A person's happiness can be broad, or deep, or both, or neither. Broadness measures how multifaceted a form of happiness is. Financial success often creates quite broad happiness: it delivers a vast array of desirable objects, situations, relationships, and experiences. But does financial success deliver the broadest happiness possible? To investigate that, we have to look deep. Depth measures how "non-obvious" a form of happiness is. It's obvious to anyone that getting the situations and sensations they want will (often) bring them happiness. But it's not at all obvious that there's a way to be happy independent of situations and sensations. And it's even less obvious that in its fully mature form, achieving happiness independent of situations and sensations empowers a person to more effectively take control of situations and sensations. Optimal happiness is both deep and broad. Warren's book will point you in the right direction.
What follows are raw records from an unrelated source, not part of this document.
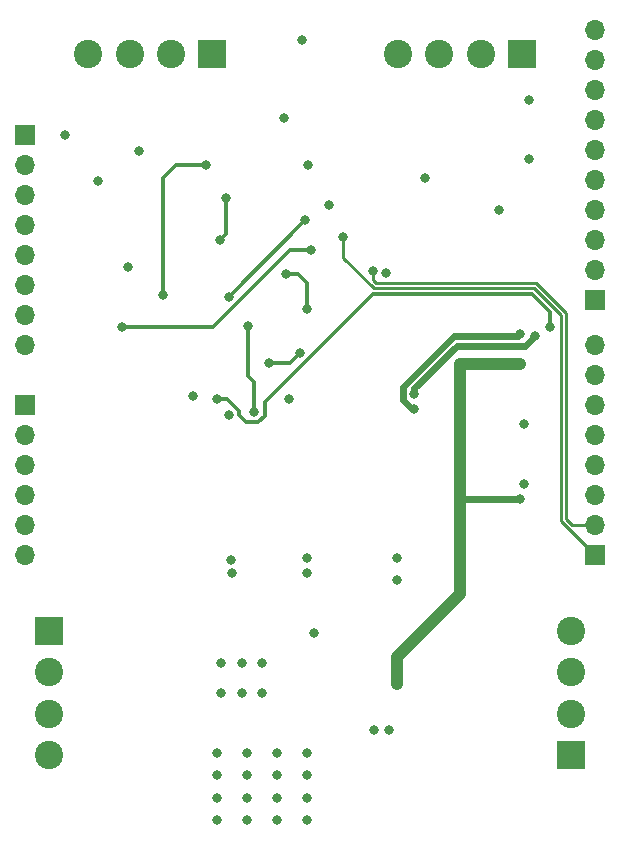
<source format=gbl>
G04 #@! TF.GenerationSoftware,KiCad,Pcbnew,7.0.10*
G04 #@! TF.CreationDate,2024-03-17T21:58:49+02:00*
G04 #@! TF.ProjectId,MasterShield,4d617374-6572-4536-9869-656c642e6b69,rev?*
G04 #@! TF.SameCoordinates,Original*
G04 #@! TF.FileFunction,Copper,L4,Bot*
G04 #@! TF.FilePolarity,Positive*
%FSLAX46Y46*%
G04 Gerber Fmt 4.6, Leading zero omitted, Abs format (unit mm)*
G04 Created by KiCad (PCBNEW 7.0.10) date 2024-03-17 21:58:49*
%MOMM*%
%LPD*%
G01*
G04 APERTURE LIST*
G04 #@! TA.AperFunction,ComponentPad*
%ADD10R,2.400000X2.400000*%
G04 #@! TD*
G04 #@! TA.AperFunction,ComponentPad*
%ADD11C,2.400000*%
G04 #@! TD*
G04 #@! TA.AperFunction,ComponentPad*
%ADD12R,1.700000X1.700000*%
G04 #@! TD*
G04 #@! TA.AperFunction,ComponentPad*
%ADD13O,1.700000X1.700000*%
G04 #@! TD*
G04 #@! TA.AperFunction,ViaPad*
%ADD14C,0.800000*%
G04 #@! TD*
G04 #@! TA.AperFunction,Conductor*
%ADD15C,0.250000*%
G04 #@! TD*
G04 #@! TA.AperFunction,Conductor*
%ADD16C,0.300000*%
G04 #@! TD*
G04 #@! TA.AperFunction,Conductor*
%ADD17C,0.600000*%
G04 #@! TD*
G04 #@! TA.AperFunction,Conductor*
%ADD18C,1.000000*%
G04 #@! TD*
G04 APERTURE END LIST*
D10*
X245308000Y-59182000D03*
D11*
X241808000Y-59182000D03*
X238308000Y-59182000D03*
X234808000Y-59182000D03*
D10*
X219090000Y-59182000D03*
D11*
X215590000Y-59182000D03*
X212090000Y-59182000D03*
X208590000Y-59182000D03*
D10*
X205232000Y-108077000D03*
D11*
X205232000Y-111577000D03*
X205232000Y-115077000D03*
X205232000Y-118577000D03*
D10*
X249478800Y-118577000D03*
D11*
X249478800Y-115077000D03*
X249478800Y-111577000D03*
X249478800Y-108077000D03*
D12*
X251460000Y-101600000D03*
D13*
X251460000Y-99060000D03*
X251460000Y-96520000D03*
X251460000Y-93980000D03*
X251460000Y-91440000D03*
X251460000Y-88900000D03*
X251460000Y-86360000D03*
X251460000Y-83820000D03*
D12*
X251460000Y-80010000D03*
D13*
X251460000Y-77470000D03*
X251460000Y-74930000D03*
X251460000Y-72390000D03*
X251460000Y-69850000D03*
X251460000Y-67310000D03*
X251460000Y-64770000D03*
X251460000Y-62230000D03*
X251460000Y-59690000D03*
X251460000Y-57150000D03*
D12*
X203200000Y-88900000D03*
D13*
X203200000Y-91440000D03*
X203200000Y-93980000D03*
X203200000Y-96520000D03*
X203200000Y-99060000D03*
X203200000Y-101600000D03*
D12*
X203200000Y-66040000D03*
D13*
X203200000Y-68580000D03*
X203200000Y-71120000D03*
X203200000Y-73660000D03*
X203200000Y-76200000D03*
X203200000Y-78740000D03*
X203200000Y-81280000D03*
X203200000Y-83820000D03*
D14*
X232791000Y-116459000D03*
X221615000Y-113284000D03*
X226695000Y-58039000D03*
X220682412Y-102016855D03*
X221615000Y-110744000D03*
X212852000Y-67437000D03*
X234061000Y-116459000D03*
X243332000Y-72390000D03*
X245872000Y-63119000D03*
X220726000Y-103124000D03*
X227203000Y-68580000D03*
X224536000Y-122174000D03*
X221996000Y-120269000D03*
X206629000Y-66040000D03*
X221996000Y-118364000D03*
X225171000Y-64643000D03*
X245491000Y-90551000D03*
X245491000Y-95631000D03*
X221996000Y-124079000D03*
X219456000Y-124079000D03*
X227076000Y-101854000D03*
X220472000Y-89789000D03*
X224536000Y-118364000D03*
X221996000Y-122174000D03*
X219837000Y-110744000D03*
X227076000Y-122174000D03*
X237109000Y-69723000D03*
X227076000Y-118364000D03*
X225552000Y-88392000D03*
X224536000Y-124079000D03*
X234696000Y-103759000D03*
X227076000Y-124079000D03*
X227076000Y-103124000D03*
X211963000Y-77216000D03*
X209423000Y-69977000D03*
X224536000Y-120269000D03*
X227076000Y-120269000D03*
X219456000Y-122174000D03*
X217424000Y-88138000D03*
X227711000Y-108204000D03*
X245872000Y-68072000D03*
X228981000Y-72009000D03*
X219456000Y-118364000D03*
X223266000Y-113284000D03*
X233807000Y-77724000D03*
X219456000Y-120269000D03*
X223266000Y-110744000D03*
X234696000Y-101854000D03*
X219837000Y-113284000D03*
X219710000Y-74930000D03*
X220218000Y-71374000D03*
X230124000Y-74738000D03*
X218567000Y-68580000D03*
X214884000Y-79629000D03*
X232664000Y-77597000D03*
X247650000Y-82296000D03*
X219456000Y-88392000D03*
X245110000Y-82902472D03*
X236118400Y-89255600D03*
X225298000Y-77851000D03*
X240030000Y-86741000D03*
X240030000Y-85471000D03*
X245110000Y-85471000D03*
X240030000Y-91821000D03*
X240030000Y-90678000D03*
X234696000Y-110236000D03*
X234696000Y-112522000D03*
X240030000Y-96901000D03*
X240030000Y-95631000D03*
X245110000Y-96901000D03*
X227076000Y-80772000D03*
X211455000Y-82296000D03*
X227457000Y-75819000D03*
X220472000Y-79756000D03*
X226949000Y-73279000D03*
X223835978Y-85409022D03*
X226504500Y-84518500D03*
X222137396Y-82225000D03*
X222631000Y-89535000D03*
X246380000Y-83058000D03*
X236194600Y-88036400D03*
D15*
X230124000Y-74738000D02*
X230124000Y-76454000D01*
D16*
X219710000Y-74930000D02*
X220218000Y-74422000D01*
D15*
X248597000Y-81338000D02*
X248597000Y-98737000D01*
X232733000Y-79063000D02*
X246322000Y-79063000D01*
X230124000Y-76454000D02*
X232733000Y-79063000D01*
D16*
X220218000Y-74422000D02*
X220218000Y-71374000D01*
D15*
X246322000Y-79063000D02*
X248597000Y-81338000D01*
X248597000Y-98737000D02*
X251460000Y-101600000D01*
X249047000Y-98550604D02*
X249047000Y-81151604D01*
X246508396Y-78613000D02*
X232919396Y-78613000D01*
D16*
X216027000Y-68580000D02*
X218567000Y-68580000D01*
X214884000Y-69723000D02*
X216027000Y-68580000D01*
D15*
X249556396Y-99060000D02*
X249047000Y-98550604D01*
D16*
X214884000Y-79629000D02*
X214884000Y-69723000D01*
D15*
X232664000Y-78357604D02*
X232664000Y-77597000D01*
X232919396Y-78613000D02*
X232664000Y-78357604D01*
X251460000Y-99060000D02*
X249556396Y-99060000D01*
X249047000Y-81151604D02*
X246508396Y-78613000D01*
D16*
X221330000Y-89433604D02*
X220288396Y-88392000D01*
X223559396Y-89820000D02*
X222986396Y-90393000D01*
X232698396Y-79538000D02*
X223559396Y-88677000D01*
X223559396Y-88677000D02*
X223559396Y-89820000D01*
X220288396Y-88392000D02*
X219456000Y-88392000D01*
X247650000Y-81062752D02*
X246125248Y-79538000D01*
X221330000Y-89758000D02*
X221330000Y-89433604D01*
X246125248Y-79538000D02*
X232698396Y-79538000D01*
X247650000Y-82296000D02*
X247650000Y-81062752D01*
X221965000Y-90393000D02*
X221330000Y-89758000D01*
X222986396Y-90393000D02*
X221965000Y-90393000D01*
D17*
X244954472Y-83058000D02*
X239508229Y-83058000D01*
X239508229Y-83058000D02*
X235186600Y-87379629D01*
X245110000Y-82902472D02*
X244954472Y-83058000D01*
X235186600Y-87379629D02*
X235186600Y-88476200D01*
X235186600Y-88476200D02*
X235966000Y-89255600D01*
X235966000Y-89255600D02*
X236118400Y-89255600D01*
D18*
X240030000Y-104902000D02*
X240030000Y-98552000D01*
D16*
X227076000Y-78613000D02*
X227076000Y-80772000D01*
D18*
X240030000Y-92913200D02*
X240030000Y-86029800D01*
D17*
X240030000Y-96901000D02*
X245110000Y-96901000D01*
D18*
X240030000Y-92913200D02*
X240030000Y-90678000D01*
D16*
X226314000Y-77851000D02*
X227076000Y-78613000D01*
D18*
X240030000Y-98552000D02*
X240030000Y-96901000D01*
X245110000Y-85471000D02*
X240030000Y-85471000D01*
X234696000Y-110236000D02*
X240030000Y-104902000D01*
X234696000Y-110236000D02*
X234696000Y-112522000D01*
X240030000Y-86029800D02*
X240030000Y-85471000D01*
D16*
X225298000Y-77851000D02*
X226314000Y-77851000D01*
D18*
X240030000Y-98552000D02*
X240030000Y-92913200D01*
D16*
X219145396Y-82296000D02*
X225622396Y-75819000D01*
X211455000Y-82296000D02*
X219145396Y-82296000D01*
X225622396Y-75819000D02*
X227457000Y-75819000D01*
X220472000Y-79756000D02*
X226949000Y-73279000D01*
X225613978Y-85409022D02*
X223835978Y-85409022D01*
X226504500Y-84518500D02*
X225613978Y-85409022D01*
X222123000Y-86487000D02*
X222631000Y-86995000D01*
X222123000Y-82239396D02*
X222123000Y-86487000D01*
X222137396Y-82225000D02*
X222123000Y-82239396D01*
X222631000Y-86995000D02*
X222631000Y-89535000D01*
D17*
X236194600Y-88036400D02*
X236194600Y-87503000D01*
X236194600Y-87503000D02*
X239787127Y-83910472D01*
X245527528Y-83910472D02*
X246380000Y-83058000D01*
X239787127Y-83910472D02*
X245527528Y-83910472D01*
M02*

</source>
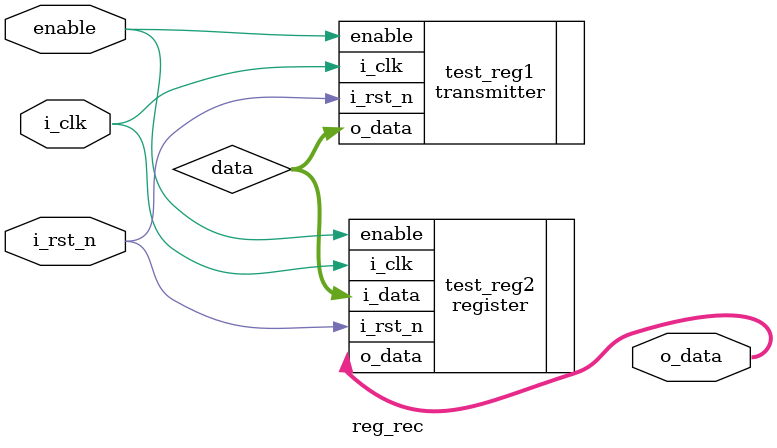
<source format=v>
module reg_rec (
    input i_clk,
    input i_rst_n,
    input enable,
    output [19:0] o_data
);

wire [19:0] data;

transmitter test_reg1(
    .i_clk(i_clk),
    .i_rst_n(i_rst_n),
    .enable(enable),
    .o_data(data)
);

register test_reg2(
    .i_clk(i_clk),
    .i_rst_n(i_rst_n),
    .enable(enable),
    .i_data(data),
    .o_data(o_data)
);

endmodule
</source>
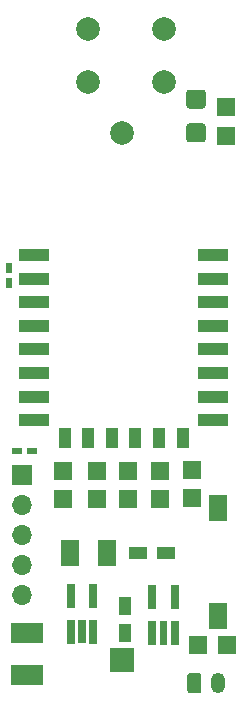
<source format=gbr>
G04 #@! TF.GenerationSoftware,KiCad,Pcbnew,(5.1.9)-1*
G04 #@! TF.CreationDate,2021-03-01T14:11:43+01:00*
G04 #@! TF.ProjectId,button - AAA,62757474-6f6e-4202-9d20-4141412e6b69,rev?*
G04 #@! TF.SameCoordinates,Original*
G04 #@! TF.FileFunction,Soldermask,Top*
G04 #@! TF.FilePolarity,Negative*
%FSLAX46Y46*%
G04 Gerber Fmt 4.6, Leading zero omitted, Abs format (unit mm)*
G04 Created by KiCad (PCBNEW (5.1.9)-1) date 2021-03-01 14:11:43*
%MOMM*%
%LPD*%
G01*
G04 APERTURE LIST*
%ADD10R,0.620000X0.900000*%
%ADD11R,0.650000X2.000000*%
%ADD12C,0.100000*%
%ADD13R,1.500000X1.500000*%
%ADD14R,1.500000X1.100000*%
%ADD15R,1.100000X1.500000*%
%ADD16R,2.500000X1.000000*%
%ADD17R,1.000000X1.800000*%
%ADD18R,0.900000X0.620000*%
%ADD19R,1.650000X2.250000*%
%ADD20R,2.794000X1.778000*%
%ADD21O,1.700000X1.700000*%
%ADD22R,1.700000X1.700000*%
%ADD23C,2.000000*%
%ADD24R,2.000000X2.000000*%
%ADD25O,1.200000X1.750000*%
%ADD26R,1.600000X2.180000*%
G04 APERTURE END LIST*
D10*
G04 #@! TO.C,C2*
X117275000Y-75325000D03*
X117275000Y-76625000D03*
G04 #@! TD*
D11*
G04 #@! TO.C,PS1*
X122450000Y-103075000D03*
X124350000Y-103075000D03*
X124350000Y-106125000D03*
D12*
G36*
X123725000Y-107125000D02*
G01*
X123075000Y-107125000D01*
X123075000Y-105125000D01*
X123725000Y-105125000D01*
X123725000Y-107125000D01*
G37*
D11*
X122450000Y-106125000D03*
G04 #@! TD*
G04 #@! TO.C,U2*
X129375000Y-103200000D03*
X131275000Y-103200000D03*
X131275000Y-106250000D03*
D12*
G36*
X130650000Y-107250000D02*
G01*
X130000000Y-107250000D01*
X130000000Y-105250000D01*
X130650000Y-105250000D01*
X130650000Y-107250000D01*
G37*
D11*
X129375000Y-106250000D03*
G04 #@! TD*
D13*
G04 #@! TO.C,R7*
X133270000Y-107250000D03*
X135670000Y-107250000D03*
G04 #@! TD*
G04 #@! TO.C,R6*
X135620000Y-61750000D03*
X135620000Y-64150000D03*
G04 #@! TD*
G04 #@! TO.C,R5*
X132725000Y-92450000D03*
X132725000Y-94850000D03*
G04 #@! TD*
G04 #@! TO.C,R4*
X127325000Y-92525000D03*
X127325000Y-94925000D03*
G04 #@! TD*
G04 #@! TO.C,R3*
X124650000Y-92525000D03*
X124650000Y-94925000D03*
G04 #@! TD*
G04 #@! TO.C,R2*
X130025000Y-92500000D03*
X130025000Y-94900000D03*
G04 #@! TD*
G04 #@! TO.C,R1*
X121775000Y-92525000D03*
X121775000Y-94925000D03*
G04 #@! TD*
D14*
G04 #@! TO.C,C3*
X128200000Y-99500000D03*
X130500000Y-99500000D03*
G04 #@! TD*
D15*
G04 #@! TO.C,C1*
X127025000Y-106250000D03*
X127025000Y-103950000D03*
G04 #@! TD*
D16*
G04 #@! TO.C,X1*
X134550000Y-74240000D03*
X134550000Y-76240000D03*
X134550000Y-78240000D03*
X134550000Y-80240000D03*
X134550000Y-82240000D03*
X134550000Y-84240000D03*
X134550000Y-86240000D03*
X134550000Y-88240000D03*
D17*
X131950000Y-89740000D03*
X129950000Y-89740000D03*
X127950000Y-89740000D03*
X125950000Y-89740000D03*
X123950000Y-89740000D03*
X121950000Y-89740000D03*
D16*
X119350000Y-88240000D03*
X119350000Y-86240000D03*
X119350000Y-84240000D03*
X119350000Y-82240000D03*
X119350000Y-80240000D03*
X119350000Y-78240000D03*
X119350000Y-76240000D03*
X119350000Y-74240000D03*
G04 #@! TD*
D18*
G04 #@! TO.C,C5*
X117925000Y-90850000D03*
X119225000Y-90850000D03*
G04 #@! TD*
D19*
G04 #@! TO.C,C4*
X122400000Y-99500000D03*
X125500000Y-99500000D03*
G04 #@! TD*
D20*
G04 #@! TO.C,L1*
X118750000Y-109798000D03*
X118750000Y-106242000D03*
G04 #@! TD*
D21*
G04 #@! TO.C,J1*
X118370000Y-103060000D03*
X118370000Y-100520000D03*
X118370000Y-97980000D03*
X118370000Y-95440000D03*
D22*
X118370000Y-92900000D03*
G04 #@! TD*
D23*
G04 #@! TO.C,BT1*
X126790000Y-63870000D03*
D24*
X126790000Y-108570000D03*
G04 #@! TD*
D25*
G04 #@! TO.C,BT2*
X134930000Y-110490000D03*
G36*
G01*
X132330000Y-111115001D02*
X132330000Y-109864999D01*
G75*
G02*
X132579999Y-109615000I249999J0D01*
G01*
X133280001Y-109615000D01*
G75*
G02*
X133530000Y-109864999I0J-249999D01*
G01*
X133530000Y-111115001D01*
G75*
G02*
X133280001Y-111365000I-249999J0D01*
G01*
X132579999Y-111365000D01*
G75*
G02*
X132330000Y-111115001I0J249999D01*
G01*
G37*
G04 #@! TD*
G04 #@! TO.C,D1*
G36*
G01*
X132495000Y-63095000D02*
X133645000Y-63095000D01*
G75*
G02*
X133895000Y-63345000I0J-250000D01*
G01*
X133895000Y-64445000D01*
G75*
G02*
X133645000Y-64695000I-250000J0D01*
G01*
X132495000Y-64695000D01*
G75*
G02*
X132245000Y-64445000I0J250000D01*
G01*
X132245000Y-63345000D01*
G75*
G02*
X132495000Y-63095000I250000J0D01*
G01*
G37*
G36*
G01*
X132495000Y-60245000D02*
X133645000Y-60245000D01*
G75*
G02*
X133895000Y-60495000I0J-250000D01*
G01*
X133895000Y-61595000D01*
G75*
G02*
X133645000Y-61845000I-250000J0D01*
G01*
X132495000Y-61845000D01*
G75*
G02*
X132245000Y-61595000I0J250000D01*
G01*
X132245000Y-60495000D01*
G75*
G02*
X132495000Y-60245000I250000J0D01*
G01*
G37*
G04 #@! TD*
D26*
G04 #@! TO.C,SW2*
X134950000Y-95630000D03*
X134950000Y-104810000D03*
G04 #@! TD*
D23*
G04 #@! TO.C,SW1*
X123890000Y-59600000D03*
X123890000Y-55100000D03*
X130390000Y-59600000D03*
X130390000Y-55100000D03*
G04 #@! TD*
M02*

</source>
Warren MacKenzie – Zen and the Art of Wealth. In Zen and the Art of Wealth, veteran financial planner Warren MacKenzie dishes up homespun wisdom about planning and investing during a weekend his character Alex spends with an old friend, Dave, who’s business is failing, plunging him into despair.
Mr. MacKenzie is among the more popular contributors to the Globe and Mail’s Financial Facelift because he encourages people to enjoy their lives rather than becoming slaves to their financial goals.
As the story unfolds, the two men – both in their early 60s with spouses and children - talk, cook, drink, sit by the fire and labour to lengthen the limestone fence encircling the Alex’s farm. Dave is torn by indecision whether to give up his business or mortgage his family’s home. Alex keeps asking questions, offering financial planning lessons at every opportunity.
But while Dave laments and Alex expounds about investing, Alex is digging for something deeper. He’s leading Dave in the direction of self-knowledge and of letting go of his troubles through the practice of Zen. The overall effect is calming and informative. Mr. MacKenzie is combining a lifetime of financial planning and investing experience with a possible road to happiness through Zen.
No doubt this book will appeal to the baby boom generation, many of whom have accumulated enough wealth to worry about and are familiar with the concepts of Zen Buddhism. Even without the philosophy, the investment and financial planning advice Mr. MacKenzie conveys in this little book – and the appendices at the end – is truly valuable.